Check all the door and window screens in your home and replace those with holes.  Keeping doors shut, especially during dawn and dusk, helps keeps mosquitoes out of your house.  The use of mosquito netting over beds is a another good way to prevent being bitten at night.

Using Repellents

Finally, keep mosquitoes from biting by applying an insect repellent with EPA-approved ingredients.  These include DEET, Picuridin and oil of lemon eucalyptus.  The EPA recommends using DEET at 30 percent concentrations for adults and only 10 percent for children.  DEET should not be used on infants.  Oil of lemon eucalyptus is a natural insecticide and a better choice for babies and young children.  However, due to the strength of all insecticides, be sure to bathe after returning indoors.
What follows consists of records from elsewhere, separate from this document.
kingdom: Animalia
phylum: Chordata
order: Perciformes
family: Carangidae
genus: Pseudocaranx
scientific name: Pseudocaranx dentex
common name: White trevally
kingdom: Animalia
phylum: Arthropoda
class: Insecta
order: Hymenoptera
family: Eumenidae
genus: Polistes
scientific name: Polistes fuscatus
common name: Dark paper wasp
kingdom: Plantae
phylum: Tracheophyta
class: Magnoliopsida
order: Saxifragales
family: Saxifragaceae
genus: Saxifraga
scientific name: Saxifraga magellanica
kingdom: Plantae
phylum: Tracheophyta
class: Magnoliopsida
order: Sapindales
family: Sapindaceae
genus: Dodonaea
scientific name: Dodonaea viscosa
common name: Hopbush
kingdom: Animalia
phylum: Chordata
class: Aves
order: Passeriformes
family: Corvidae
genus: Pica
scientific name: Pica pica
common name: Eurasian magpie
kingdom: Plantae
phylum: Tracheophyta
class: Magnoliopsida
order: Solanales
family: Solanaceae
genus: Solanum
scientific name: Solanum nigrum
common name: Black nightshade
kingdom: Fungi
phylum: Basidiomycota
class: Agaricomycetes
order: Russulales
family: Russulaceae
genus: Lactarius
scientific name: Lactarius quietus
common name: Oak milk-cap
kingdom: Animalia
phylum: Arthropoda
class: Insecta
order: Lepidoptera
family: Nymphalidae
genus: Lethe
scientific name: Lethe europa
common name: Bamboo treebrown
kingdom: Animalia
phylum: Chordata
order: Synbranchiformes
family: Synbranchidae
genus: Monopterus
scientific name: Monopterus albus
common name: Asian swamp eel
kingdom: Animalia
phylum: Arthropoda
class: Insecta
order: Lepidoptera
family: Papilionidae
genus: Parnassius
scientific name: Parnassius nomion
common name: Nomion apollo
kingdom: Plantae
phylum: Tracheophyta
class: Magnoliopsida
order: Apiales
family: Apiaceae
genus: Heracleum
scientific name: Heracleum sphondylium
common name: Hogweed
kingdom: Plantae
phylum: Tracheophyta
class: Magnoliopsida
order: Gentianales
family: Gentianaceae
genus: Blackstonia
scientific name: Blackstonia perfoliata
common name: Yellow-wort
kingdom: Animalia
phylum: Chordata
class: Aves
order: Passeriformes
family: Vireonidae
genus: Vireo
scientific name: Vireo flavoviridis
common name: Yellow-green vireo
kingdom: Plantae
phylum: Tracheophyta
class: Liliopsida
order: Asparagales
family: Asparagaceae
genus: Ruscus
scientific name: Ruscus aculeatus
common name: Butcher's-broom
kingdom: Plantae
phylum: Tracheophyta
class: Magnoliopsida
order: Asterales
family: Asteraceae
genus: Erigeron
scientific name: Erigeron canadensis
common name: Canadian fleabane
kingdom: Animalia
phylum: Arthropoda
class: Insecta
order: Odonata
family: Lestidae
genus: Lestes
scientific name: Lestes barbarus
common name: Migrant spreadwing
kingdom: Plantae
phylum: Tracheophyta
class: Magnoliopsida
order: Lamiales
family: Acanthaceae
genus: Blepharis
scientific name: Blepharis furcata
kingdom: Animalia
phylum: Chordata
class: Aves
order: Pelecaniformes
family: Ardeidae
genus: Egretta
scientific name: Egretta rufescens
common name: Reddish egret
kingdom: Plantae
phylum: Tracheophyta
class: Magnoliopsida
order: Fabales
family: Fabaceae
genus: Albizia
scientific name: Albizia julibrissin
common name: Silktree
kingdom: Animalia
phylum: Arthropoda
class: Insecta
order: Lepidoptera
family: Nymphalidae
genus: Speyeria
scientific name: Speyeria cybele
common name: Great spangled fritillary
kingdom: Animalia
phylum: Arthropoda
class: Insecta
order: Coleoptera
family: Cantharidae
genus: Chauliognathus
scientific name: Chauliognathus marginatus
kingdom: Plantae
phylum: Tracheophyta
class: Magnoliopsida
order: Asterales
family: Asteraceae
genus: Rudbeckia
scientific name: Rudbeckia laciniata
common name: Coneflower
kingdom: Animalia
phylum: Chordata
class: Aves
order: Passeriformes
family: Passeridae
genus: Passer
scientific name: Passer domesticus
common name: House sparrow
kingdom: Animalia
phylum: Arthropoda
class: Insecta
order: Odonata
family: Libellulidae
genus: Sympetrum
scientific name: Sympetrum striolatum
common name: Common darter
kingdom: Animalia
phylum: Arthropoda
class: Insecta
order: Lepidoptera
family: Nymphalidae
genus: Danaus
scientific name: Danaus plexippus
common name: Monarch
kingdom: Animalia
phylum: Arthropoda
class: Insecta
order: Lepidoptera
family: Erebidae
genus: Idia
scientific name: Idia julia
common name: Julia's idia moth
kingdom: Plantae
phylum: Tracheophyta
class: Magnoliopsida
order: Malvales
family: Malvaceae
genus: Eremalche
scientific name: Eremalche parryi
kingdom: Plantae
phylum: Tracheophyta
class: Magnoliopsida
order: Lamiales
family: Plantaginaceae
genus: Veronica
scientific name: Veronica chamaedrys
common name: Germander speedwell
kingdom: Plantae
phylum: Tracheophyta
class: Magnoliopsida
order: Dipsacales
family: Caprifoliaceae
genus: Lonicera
Mosquitoes and their breeding habitat cannot be completely eliminated, even with city-wide pesticide spray programs.  Still, efforts by homeowners and individuals can make a difference in preventing the spread of West Nile Virus and reducing the chance of infection.  As more individuals identify and eliminate localized standing water and protect themselves from mosquito bites, fewer mosquitoes will survive to continue the breeding cycle.  Everyone has a part in preventing the spread of this increasingly prevalent disease.

The West Nile Virus is spread by the Nile Virus Mosquitoes. The virus is originally found in Africa, but was found in the states in the 90’s This particular virus is exteremely dangerous and can end in death, but most individuals who contact the virus do not have any symptoms.